When he went to bed that night, he didn't turn his pillow over, but he hid his embroidered name with his hand. He hadn't told her about the lesson; he hadn't held her hand; he hadn't even kissed her good-night. He tossed from side to side, his mind restless and torn. ‘Tomorrow,' he said to himself, ‘tomorrow, I will. Yes, I will. I must, I must.'

3

The following Friday, Mrs Crominski packed two little parcels for Marcus to take with him.

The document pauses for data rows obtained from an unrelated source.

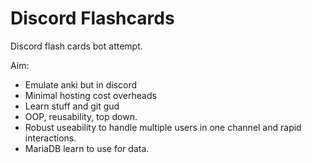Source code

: # Discord Flashcards
Discord flash cards bot attempt. 

Aim:
 * Emulate anki but in discord
 * Minimal hosting cost overheads
 * Learn stuff and git gud
 * OOP, reusability, top down.
 * Robust useability to handle multiple users in one channel and rapid interactions. 
 * MariaDB learn to use for data.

‘Here, Marcus,' she said, pointing to one of them, ‘is pyjamas. Clean pyjamas. Also slippers, dressing-gown, and tooth brush. Don't forget the teeth. I won't be there to remind you.'

Marcus smiled at her. Without any forethought, he was able to throw his arms round her and hug her. He had rare moments like this one and he regretted that they were so infrequent. ‘Tomorrow night, Momma,' he said, ‘I'll be back here. And then you can remind me. What's in that other parcel?'

Mrs Crominski hesitated. ‘Now, is not much, Marcus, but you take it. Is just a little something to eat,' she pressed on quickly, ‘perhaps you will be hungry. With strangers you never know.'

‘But I'll have supper and breakfast there, Madame Sousatzka said so.'

‘And tea? What about tea? These refugees, Marcus, they are different. Tea they don't have. Believe me, you will be grateful at five o'clock for something. Tomorrow you will say how you enjoy it.'

Marcus took it from her and at the same time wondered how he could conceal it. She was putting on her hat and coat. ‘Tonight I will talk to you on the telephone.'

‘There's no need to ring me up, Momma. Nothing can happen to me. You're going to take me there and you're going to call for me.'

‘Only good-night I should say to you,' she said peevishly. She put the two parcels into her leather bag. She didn't trust Marcus to carry them. She would hand them over at Madame Sousatzka's.

When they arrived at Vauxhall Mansions, Marcus
stretched out his hand for the parcels. But Mrs Crominski wanted to deliver him right inside the house.

‘But Momma,' Marcus said, ‘you can watch me go up the steps. You know I've arrived safely.' For some reason, he wanted to keep Madame Sousatzka and her house to himself.

Mrs Crominski handed over the two parcels. She watched him go up the steps and was disturbed to see the door opened even before he had time to press the bell. She looked at the closed front door for a long time and she felt that it was Marcus who had shut it on her. It was then that she realized that tonight, for the first time, she would be alone in the house. She wanted to stay in Marcus's vicinity until the following morning, but the district frightened her. With its large pillared houses and wide-open streets, it was foreign to her and she feared for Marcus's safety. She began to regret the meeting with Madame Sousatzka and felt that no good would come of the partnership. She felt a sudden longing for Marcus's old teacher, Mr Lawrence, with all the safe letters after his name. But Mr Lawrence himself had said that there was little more he could teach Marcus. She wondered if Marcus would ever feel the burden of his talent as much as she did.